Copy out each line of the listing below in which the string "make" occurs.

RECORDS PROVIDED:
Content starts

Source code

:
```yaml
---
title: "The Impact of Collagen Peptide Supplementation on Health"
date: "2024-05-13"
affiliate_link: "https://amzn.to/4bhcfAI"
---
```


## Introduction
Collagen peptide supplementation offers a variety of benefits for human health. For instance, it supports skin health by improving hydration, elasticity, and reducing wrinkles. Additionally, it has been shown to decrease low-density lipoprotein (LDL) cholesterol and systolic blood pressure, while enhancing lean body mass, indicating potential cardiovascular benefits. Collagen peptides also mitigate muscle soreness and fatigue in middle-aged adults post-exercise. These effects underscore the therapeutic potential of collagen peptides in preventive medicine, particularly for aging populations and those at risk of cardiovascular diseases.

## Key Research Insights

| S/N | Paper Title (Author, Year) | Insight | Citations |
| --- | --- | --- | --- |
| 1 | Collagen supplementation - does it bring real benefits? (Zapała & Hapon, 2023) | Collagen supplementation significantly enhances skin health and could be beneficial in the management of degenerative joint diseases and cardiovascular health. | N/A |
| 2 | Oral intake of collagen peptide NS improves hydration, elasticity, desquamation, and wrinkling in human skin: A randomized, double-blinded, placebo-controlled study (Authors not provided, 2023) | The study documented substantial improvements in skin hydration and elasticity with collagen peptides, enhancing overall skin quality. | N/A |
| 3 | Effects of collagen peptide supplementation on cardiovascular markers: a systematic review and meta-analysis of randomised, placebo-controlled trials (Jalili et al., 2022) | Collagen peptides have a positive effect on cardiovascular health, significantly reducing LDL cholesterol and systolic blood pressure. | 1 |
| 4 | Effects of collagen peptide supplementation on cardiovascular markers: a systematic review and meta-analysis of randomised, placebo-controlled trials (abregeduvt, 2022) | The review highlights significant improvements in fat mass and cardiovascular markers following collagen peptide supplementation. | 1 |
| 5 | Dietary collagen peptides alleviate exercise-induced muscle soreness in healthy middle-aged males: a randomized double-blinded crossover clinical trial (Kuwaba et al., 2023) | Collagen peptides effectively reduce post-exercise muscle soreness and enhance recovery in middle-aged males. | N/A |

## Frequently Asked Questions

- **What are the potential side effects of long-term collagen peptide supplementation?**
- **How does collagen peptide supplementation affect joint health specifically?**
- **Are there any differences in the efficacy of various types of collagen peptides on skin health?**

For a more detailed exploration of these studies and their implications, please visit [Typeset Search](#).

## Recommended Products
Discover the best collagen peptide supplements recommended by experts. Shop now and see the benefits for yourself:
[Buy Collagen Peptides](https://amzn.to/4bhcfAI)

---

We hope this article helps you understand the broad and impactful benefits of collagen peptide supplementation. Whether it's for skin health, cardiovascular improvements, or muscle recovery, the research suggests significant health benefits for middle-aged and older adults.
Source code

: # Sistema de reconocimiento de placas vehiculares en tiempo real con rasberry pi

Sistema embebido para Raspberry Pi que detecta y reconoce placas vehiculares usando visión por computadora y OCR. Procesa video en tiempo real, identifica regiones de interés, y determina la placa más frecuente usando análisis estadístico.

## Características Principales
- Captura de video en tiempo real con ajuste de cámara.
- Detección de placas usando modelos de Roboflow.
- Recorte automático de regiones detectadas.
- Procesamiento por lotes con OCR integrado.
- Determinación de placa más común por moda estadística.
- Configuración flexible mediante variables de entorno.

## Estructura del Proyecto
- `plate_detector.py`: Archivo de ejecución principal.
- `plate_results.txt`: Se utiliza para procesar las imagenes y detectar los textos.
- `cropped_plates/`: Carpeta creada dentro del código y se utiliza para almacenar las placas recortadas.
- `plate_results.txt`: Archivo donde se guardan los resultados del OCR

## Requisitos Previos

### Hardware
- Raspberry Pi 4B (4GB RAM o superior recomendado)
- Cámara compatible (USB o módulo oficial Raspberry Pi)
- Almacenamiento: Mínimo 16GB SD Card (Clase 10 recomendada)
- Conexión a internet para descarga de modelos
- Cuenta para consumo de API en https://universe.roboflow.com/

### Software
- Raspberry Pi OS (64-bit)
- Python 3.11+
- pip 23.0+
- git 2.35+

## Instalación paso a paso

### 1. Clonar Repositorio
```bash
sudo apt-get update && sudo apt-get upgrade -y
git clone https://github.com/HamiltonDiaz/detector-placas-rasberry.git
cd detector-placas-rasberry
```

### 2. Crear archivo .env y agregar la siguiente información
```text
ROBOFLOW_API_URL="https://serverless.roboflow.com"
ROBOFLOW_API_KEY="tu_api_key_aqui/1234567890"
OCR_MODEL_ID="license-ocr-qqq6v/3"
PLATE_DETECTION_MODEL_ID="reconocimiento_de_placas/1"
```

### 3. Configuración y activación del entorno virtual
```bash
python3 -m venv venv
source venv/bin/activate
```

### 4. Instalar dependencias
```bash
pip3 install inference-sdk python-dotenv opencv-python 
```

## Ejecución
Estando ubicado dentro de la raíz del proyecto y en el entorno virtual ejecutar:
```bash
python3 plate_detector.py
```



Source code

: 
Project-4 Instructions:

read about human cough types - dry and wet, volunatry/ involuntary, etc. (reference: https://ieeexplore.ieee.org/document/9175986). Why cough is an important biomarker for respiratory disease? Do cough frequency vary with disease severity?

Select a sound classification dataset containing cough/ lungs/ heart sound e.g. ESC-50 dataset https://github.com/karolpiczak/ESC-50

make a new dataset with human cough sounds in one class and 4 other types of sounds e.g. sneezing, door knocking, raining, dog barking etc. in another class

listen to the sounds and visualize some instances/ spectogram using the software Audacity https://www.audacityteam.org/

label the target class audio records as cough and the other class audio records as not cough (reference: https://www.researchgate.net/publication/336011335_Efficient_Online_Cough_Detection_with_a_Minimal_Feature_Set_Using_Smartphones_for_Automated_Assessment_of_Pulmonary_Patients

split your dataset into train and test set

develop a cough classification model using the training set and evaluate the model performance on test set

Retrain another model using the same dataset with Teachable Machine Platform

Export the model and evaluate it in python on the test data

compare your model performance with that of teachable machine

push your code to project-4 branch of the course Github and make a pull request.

Content ends

RESULT FOR THIS EXERCISE:
make a new dataset with human cough sounds in one class and 4 other types of sounds e.g. sneezing, door knocking, raining, dog barking etc. in another class
push your code to project-4 branch of the course Github and make a pull request.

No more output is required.